DATASET EXCERPTS:
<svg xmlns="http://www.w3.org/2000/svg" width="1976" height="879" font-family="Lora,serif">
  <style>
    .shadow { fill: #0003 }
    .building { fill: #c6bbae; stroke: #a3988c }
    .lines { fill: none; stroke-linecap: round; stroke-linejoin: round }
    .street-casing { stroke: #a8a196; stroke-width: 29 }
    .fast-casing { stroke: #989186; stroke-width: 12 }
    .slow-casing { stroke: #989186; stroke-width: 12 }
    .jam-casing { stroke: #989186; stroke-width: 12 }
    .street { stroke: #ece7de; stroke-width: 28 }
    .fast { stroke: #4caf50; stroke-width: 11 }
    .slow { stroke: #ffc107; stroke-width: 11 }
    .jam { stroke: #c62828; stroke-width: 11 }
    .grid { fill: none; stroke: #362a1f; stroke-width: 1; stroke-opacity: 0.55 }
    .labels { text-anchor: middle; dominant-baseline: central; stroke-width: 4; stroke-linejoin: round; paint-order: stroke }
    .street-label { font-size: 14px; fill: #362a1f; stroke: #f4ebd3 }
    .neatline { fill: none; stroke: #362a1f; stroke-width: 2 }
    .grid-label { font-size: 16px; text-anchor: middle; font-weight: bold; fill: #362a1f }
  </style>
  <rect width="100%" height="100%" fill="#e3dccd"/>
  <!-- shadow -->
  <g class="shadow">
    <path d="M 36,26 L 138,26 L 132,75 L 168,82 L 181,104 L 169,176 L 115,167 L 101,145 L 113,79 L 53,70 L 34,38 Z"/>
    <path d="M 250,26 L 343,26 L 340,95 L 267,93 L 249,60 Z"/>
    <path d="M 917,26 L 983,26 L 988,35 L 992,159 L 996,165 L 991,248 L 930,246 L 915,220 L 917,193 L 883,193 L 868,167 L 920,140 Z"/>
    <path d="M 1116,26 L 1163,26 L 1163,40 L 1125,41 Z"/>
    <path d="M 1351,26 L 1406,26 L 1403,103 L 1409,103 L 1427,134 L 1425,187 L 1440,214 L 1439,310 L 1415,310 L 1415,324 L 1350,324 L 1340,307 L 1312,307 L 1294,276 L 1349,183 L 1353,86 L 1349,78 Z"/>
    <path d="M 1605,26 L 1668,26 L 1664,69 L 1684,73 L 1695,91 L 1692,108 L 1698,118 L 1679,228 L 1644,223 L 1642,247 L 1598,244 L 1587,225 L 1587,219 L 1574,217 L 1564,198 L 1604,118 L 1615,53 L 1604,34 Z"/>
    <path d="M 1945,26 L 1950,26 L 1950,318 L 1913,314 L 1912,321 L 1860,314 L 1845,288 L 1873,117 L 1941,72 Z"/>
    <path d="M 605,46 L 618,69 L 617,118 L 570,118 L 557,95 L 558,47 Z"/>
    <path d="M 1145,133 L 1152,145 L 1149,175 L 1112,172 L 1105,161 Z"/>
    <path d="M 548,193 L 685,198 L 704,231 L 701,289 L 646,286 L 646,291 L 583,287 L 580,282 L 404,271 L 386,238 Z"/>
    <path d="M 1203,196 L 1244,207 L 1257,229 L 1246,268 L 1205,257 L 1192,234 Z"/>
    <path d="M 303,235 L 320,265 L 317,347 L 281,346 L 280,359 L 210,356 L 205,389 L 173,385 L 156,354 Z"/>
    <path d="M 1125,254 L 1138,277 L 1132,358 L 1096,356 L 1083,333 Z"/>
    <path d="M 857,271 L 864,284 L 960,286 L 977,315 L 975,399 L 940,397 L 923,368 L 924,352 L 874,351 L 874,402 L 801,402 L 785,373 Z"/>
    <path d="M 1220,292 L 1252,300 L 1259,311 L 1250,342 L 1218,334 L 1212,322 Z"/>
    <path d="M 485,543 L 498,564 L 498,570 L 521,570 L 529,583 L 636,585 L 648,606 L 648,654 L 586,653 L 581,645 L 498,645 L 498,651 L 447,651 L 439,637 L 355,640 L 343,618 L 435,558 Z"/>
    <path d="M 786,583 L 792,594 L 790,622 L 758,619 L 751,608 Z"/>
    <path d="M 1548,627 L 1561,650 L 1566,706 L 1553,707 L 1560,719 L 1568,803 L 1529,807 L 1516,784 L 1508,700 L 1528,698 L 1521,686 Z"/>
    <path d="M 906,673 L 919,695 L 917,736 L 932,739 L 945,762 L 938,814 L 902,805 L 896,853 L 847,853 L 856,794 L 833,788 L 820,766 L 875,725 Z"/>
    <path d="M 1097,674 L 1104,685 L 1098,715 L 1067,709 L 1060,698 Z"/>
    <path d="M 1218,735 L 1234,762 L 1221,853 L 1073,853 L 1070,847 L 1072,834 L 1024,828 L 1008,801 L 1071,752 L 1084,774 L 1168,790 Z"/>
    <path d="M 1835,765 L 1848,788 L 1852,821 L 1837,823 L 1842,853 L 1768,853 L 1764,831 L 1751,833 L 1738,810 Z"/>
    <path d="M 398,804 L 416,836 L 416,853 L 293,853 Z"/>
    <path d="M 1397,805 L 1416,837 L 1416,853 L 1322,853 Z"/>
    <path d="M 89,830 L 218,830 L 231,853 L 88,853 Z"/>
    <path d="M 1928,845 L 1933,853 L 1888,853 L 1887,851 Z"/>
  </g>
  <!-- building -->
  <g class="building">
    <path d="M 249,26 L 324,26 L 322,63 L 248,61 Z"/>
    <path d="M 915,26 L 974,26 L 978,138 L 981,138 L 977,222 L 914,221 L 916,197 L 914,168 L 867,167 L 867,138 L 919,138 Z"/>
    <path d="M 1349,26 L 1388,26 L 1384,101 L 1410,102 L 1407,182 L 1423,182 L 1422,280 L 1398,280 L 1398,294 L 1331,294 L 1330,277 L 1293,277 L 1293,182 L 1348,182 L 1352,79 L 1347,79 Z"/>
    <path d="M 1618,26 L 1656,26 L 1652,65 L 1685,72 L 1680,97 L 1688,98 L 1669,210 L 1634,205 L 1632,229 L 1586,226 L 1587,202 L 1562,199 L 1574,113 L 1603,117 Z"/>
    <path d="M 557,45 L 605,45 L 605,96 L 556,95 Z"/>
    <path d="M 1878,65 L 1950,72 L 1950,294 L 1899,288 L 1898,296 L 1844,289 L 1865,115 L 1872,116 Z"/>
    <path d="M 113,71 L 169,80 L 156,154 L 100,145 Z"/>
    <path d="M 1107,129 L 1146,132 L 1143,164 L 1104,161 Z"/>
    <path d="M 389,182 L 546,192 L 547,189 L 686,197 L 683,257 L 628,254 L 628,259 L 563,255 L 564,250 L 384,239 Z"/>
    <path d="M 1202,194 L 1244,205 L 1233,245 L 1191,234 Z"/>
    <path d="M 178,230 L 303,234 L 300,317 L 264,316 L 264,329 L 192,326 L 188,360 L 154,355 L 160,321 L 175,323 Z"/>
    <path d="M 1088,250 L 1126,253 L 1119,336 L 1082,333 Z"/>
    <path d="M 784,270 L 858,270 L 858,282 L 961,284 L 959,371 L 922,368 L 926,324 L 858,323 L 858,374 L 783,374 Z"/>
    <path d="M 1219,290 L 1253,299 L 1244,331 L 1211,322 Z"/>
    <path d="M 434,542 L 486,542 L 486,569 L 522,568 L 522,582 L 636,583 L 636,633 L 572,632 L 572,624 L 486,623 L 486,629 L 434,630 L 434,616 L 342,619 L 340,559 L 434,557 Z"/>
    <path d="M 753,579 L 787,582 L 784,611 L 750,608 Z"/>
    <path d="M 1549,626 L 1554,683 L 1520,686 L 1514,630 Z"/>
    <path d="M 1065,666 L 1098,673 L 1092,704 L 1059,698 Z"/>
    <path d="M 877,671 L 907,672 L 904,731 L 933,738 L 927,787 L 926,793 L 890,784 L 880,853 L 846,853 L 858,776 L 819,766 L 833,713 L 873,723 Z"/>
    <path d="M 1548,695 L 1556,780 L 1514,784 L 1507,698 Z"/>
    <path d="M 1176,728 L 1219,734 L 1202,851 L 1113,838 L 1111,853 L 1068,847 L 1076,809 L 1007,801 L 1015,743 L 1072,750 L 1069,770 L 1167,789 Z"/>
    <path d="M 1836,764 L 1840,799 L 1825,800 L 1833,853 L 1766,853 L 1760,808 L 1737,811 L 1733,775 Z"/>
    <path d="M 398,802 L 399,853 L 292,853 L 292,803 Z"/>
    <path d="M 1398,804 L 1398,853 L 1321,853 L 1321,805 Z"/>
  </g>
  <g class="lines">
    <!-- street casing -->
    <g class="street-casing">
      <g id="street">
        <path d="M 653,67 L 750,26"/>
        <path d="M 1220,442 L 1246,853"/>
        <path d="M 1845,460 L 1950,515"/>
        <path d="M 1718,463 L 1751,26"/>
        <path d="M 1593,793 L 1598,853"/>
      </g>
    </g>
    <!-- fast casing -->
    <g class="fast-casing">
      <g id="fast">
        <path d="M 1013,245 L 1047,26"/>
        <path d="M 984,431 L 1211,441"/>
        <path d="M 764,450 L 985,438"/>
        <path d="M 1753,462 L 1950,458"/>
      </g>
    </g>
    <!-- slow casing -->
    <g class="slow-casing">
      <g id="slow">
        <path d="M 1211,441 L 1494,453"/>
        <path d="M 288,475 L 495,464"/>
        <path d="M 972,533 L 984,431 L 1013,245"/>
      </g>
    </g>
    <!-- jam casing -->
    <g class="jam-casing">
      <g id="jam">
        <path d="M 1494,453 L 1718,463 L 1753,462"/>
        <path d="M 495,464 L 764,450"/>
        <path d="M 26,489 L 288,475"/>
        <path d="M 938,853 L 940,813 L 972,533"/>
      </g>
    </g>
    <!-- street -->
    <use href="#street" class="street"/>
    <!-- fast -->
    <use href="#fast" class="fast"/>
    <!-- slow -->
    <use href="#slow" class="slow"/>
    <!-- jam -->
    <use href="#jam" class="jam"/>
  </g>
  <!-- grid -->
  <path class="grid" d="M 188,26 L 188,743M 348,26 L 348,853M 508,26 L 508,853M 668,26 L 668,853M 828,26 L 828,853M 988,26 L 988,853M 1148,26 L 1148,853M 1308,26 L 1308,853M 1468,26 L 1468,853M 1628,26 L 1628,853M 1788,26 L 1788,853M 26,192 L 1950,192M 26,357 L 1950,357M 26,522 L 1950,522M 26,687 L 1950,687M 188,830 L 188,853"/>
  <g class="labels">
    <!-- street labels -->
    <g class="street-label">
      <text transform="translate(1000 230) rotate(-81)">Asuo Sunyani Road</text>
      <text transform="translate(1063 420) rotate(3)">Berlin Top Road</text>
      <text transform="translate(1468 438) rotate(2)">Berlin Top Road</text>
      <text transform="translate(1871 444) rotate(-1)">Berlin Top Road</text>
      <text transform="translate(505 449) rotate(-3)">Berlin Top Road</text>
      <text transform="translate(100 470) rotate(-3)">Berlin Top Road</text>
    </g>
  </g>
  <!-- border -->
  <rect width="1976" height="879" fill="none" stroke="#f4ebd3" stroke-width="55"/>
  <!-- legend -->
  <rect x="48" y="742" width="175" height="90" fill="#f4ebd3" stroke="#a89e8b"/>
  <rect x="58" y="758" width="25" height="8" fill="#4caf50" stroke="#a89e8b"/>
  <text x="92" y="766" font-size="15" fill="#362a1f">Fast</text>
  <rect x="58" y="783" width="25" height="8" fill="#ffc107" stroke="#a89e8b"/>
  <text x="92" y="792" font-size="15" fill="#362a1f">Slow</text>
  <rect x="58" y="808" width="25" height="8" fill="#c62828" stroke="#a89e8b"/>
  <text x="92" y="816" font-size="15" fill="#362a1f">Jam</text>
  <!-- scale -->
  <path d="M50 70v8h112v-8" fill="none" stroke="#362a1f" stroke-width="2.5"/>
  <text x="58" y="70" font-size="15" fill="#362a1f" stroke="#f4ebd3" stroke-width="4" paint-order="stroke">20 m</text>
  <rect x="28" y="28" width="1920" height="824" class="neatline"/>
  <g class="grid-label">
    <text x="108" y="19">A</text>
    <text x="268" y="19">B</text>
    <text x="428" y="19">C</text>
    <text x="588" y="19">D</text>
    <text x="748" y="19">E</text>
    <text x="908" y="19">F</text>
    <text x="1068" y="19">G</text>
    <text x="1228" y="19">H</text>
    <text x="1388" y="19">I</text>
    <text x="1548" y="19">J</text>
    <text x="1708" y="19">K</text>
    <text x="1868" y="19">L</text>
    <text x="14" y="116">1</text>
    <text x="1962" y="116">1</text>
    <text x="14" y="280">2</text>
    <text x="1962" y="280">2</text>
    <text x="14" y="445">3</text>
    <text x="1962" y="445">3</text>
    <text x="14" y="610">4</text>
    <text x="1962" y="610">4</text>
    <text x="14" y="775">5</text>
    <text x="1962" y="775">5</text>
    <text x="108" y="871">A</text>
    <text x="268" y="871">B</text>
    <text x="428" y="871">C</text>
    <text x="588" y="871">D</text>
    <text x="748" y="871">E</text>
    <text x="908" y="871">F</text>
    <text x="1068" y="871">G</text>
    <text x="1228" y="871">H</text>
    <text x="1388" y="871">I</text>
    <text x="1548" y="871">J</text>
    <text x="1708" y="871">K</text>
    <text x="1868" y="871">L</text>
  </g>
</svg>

EXERCISE DIRECTIONS: If a line in the records contains the string "lines", copy it out.

RESPONSE TO THIS EXERCISE:
    .lines { fill: none; stroke-linecap: round; stroke-linejoin: round }
  <g class="lines">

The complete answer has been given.